WHAT TO DO:
Copy out each line of the data that contains "Figure".

[Records from a collection]
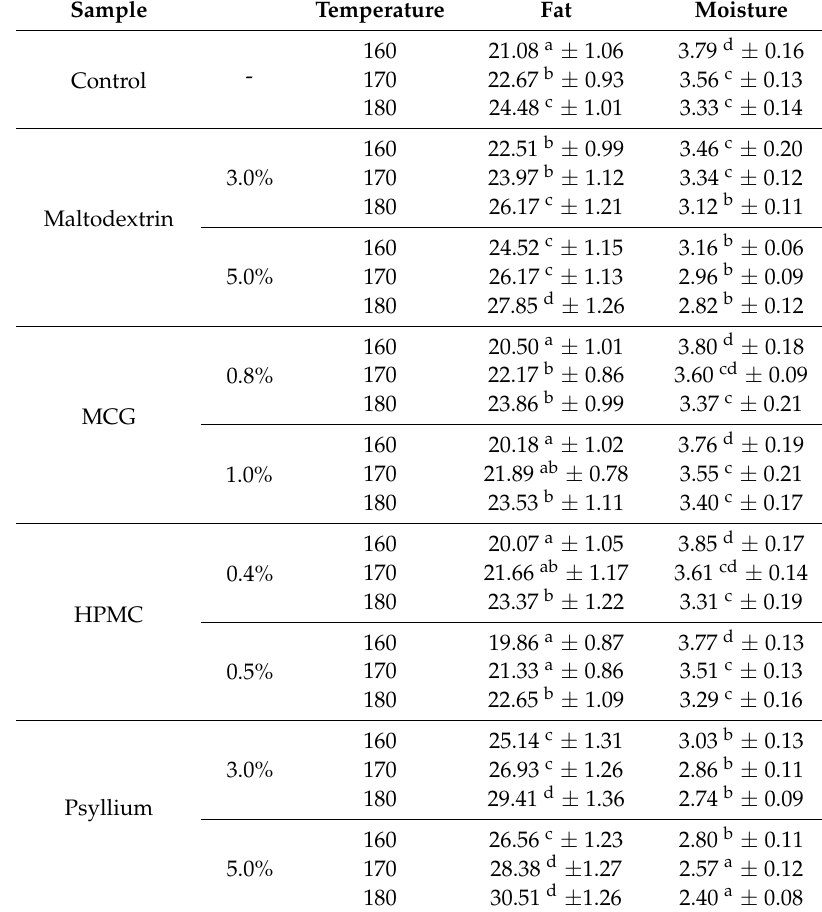
Table 1. The effect of the addition of hydroxypropylmethylcellulose (HPMC), microcrystalline cellulose (MCG), maltodextrin, and psyllium on the moisture and oil uptake in fried instant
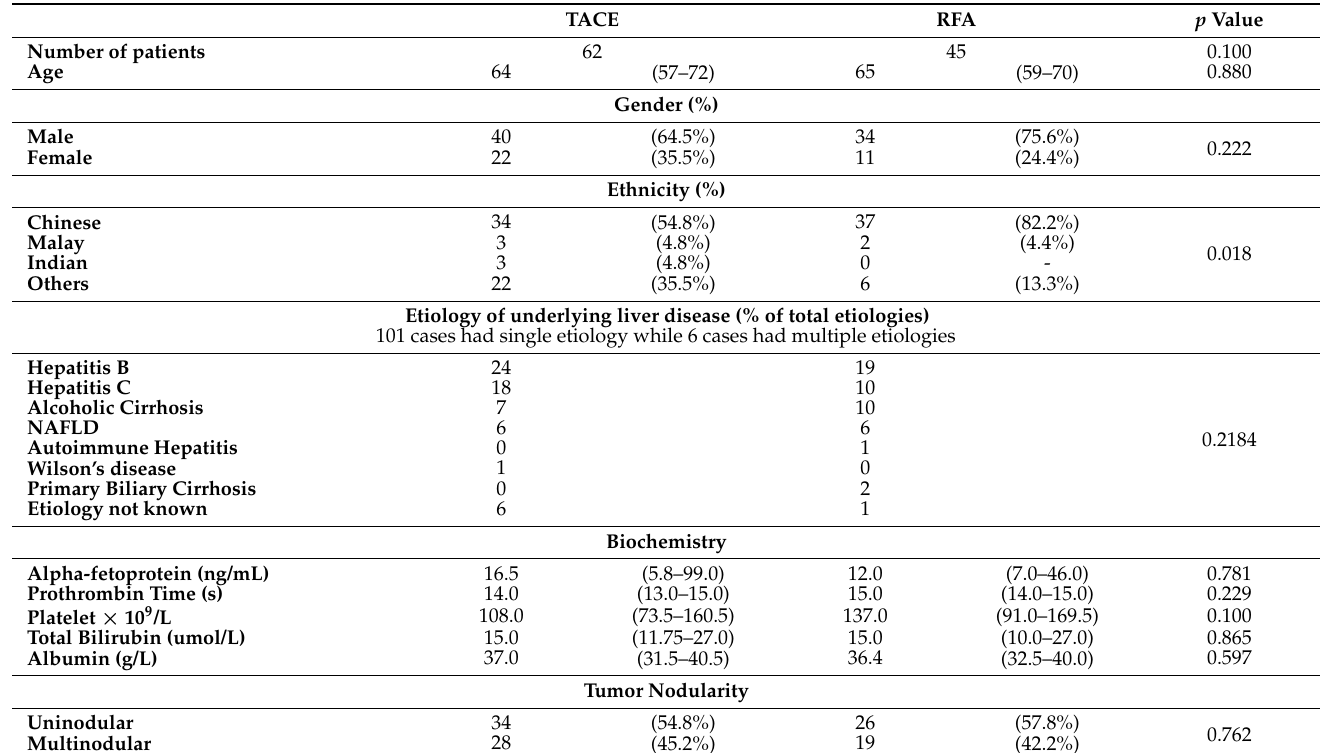
Table 2. Baseline characteristics of patients with primary HCC tumor <3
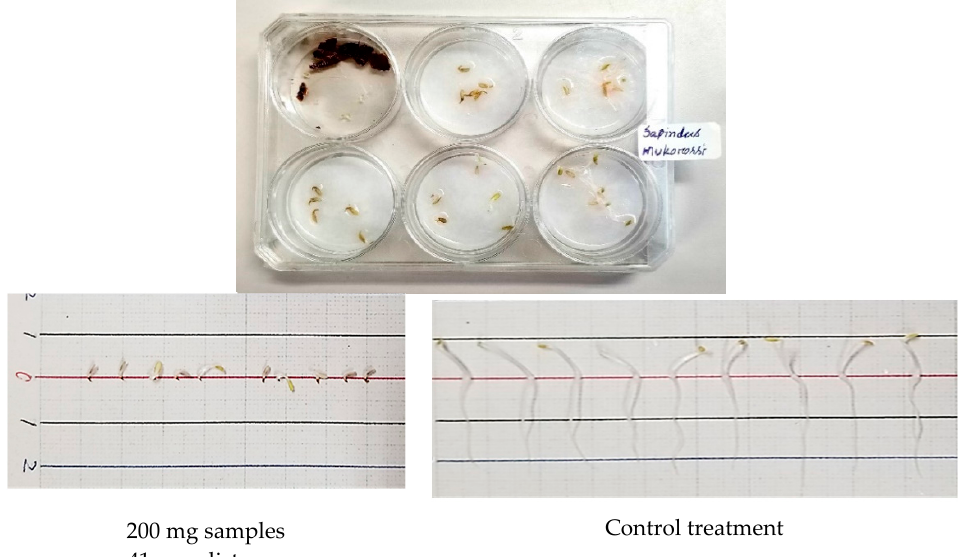
Figure 5. Growth level evaluated by DP method, considering 200 mg by dry pericarp of S. mukorossi and 41 mm distance growth status, compared with the control treatment on L. sativa seedlings’ radicle and hypocotyl.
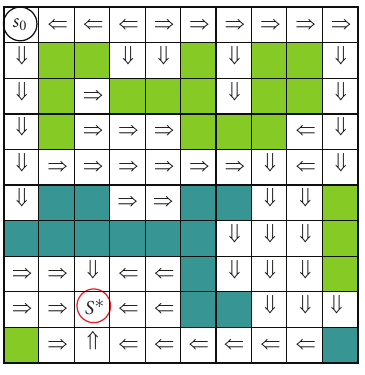
Figure 1: An illustrative example of finding the shortest path in a grid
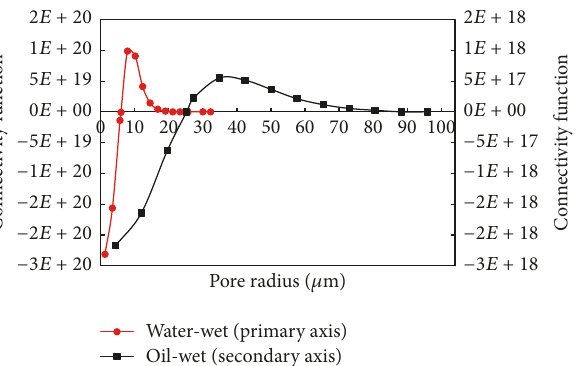
Figure 4: Pore size distribution.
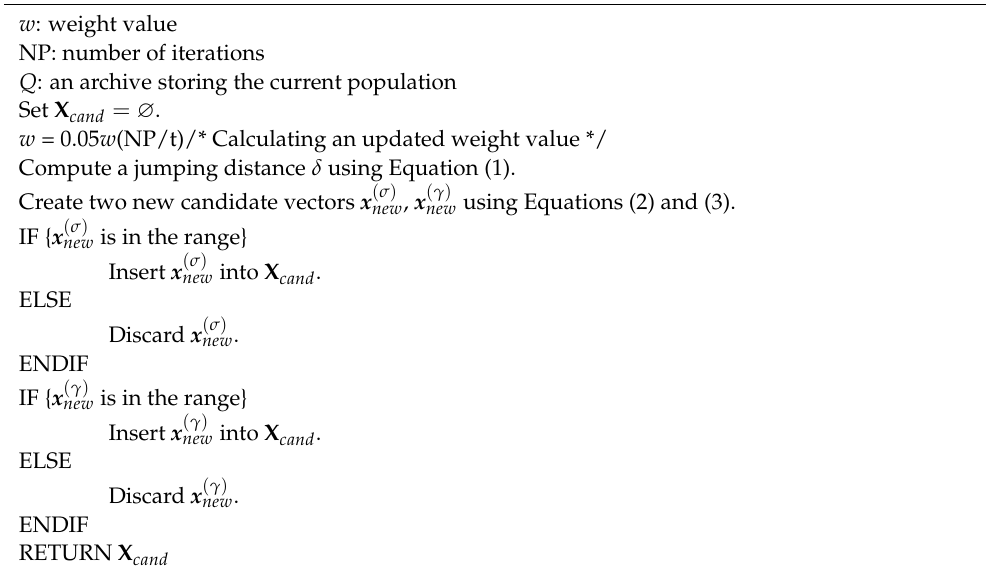
( σ ) ( γ ) new , x new within the pre-specified search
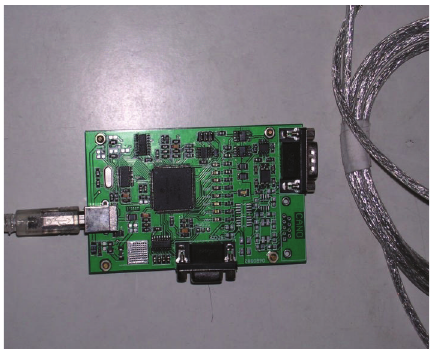
Figure 7: CAN card in the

RESULT BELOW:
Figure 5. Growth level evaluated by DP method, considering 200 mg by dry pericarp of S. mukorossi and 41 mm distance growth status, compared with the control treatment on L. sativa seedlings’ radicle and hypocotyl.
Figure 1: An illustrative example of finding the shortest path in a grid
Figure 4: Pore size distribution.
Figure 7: CAN card in the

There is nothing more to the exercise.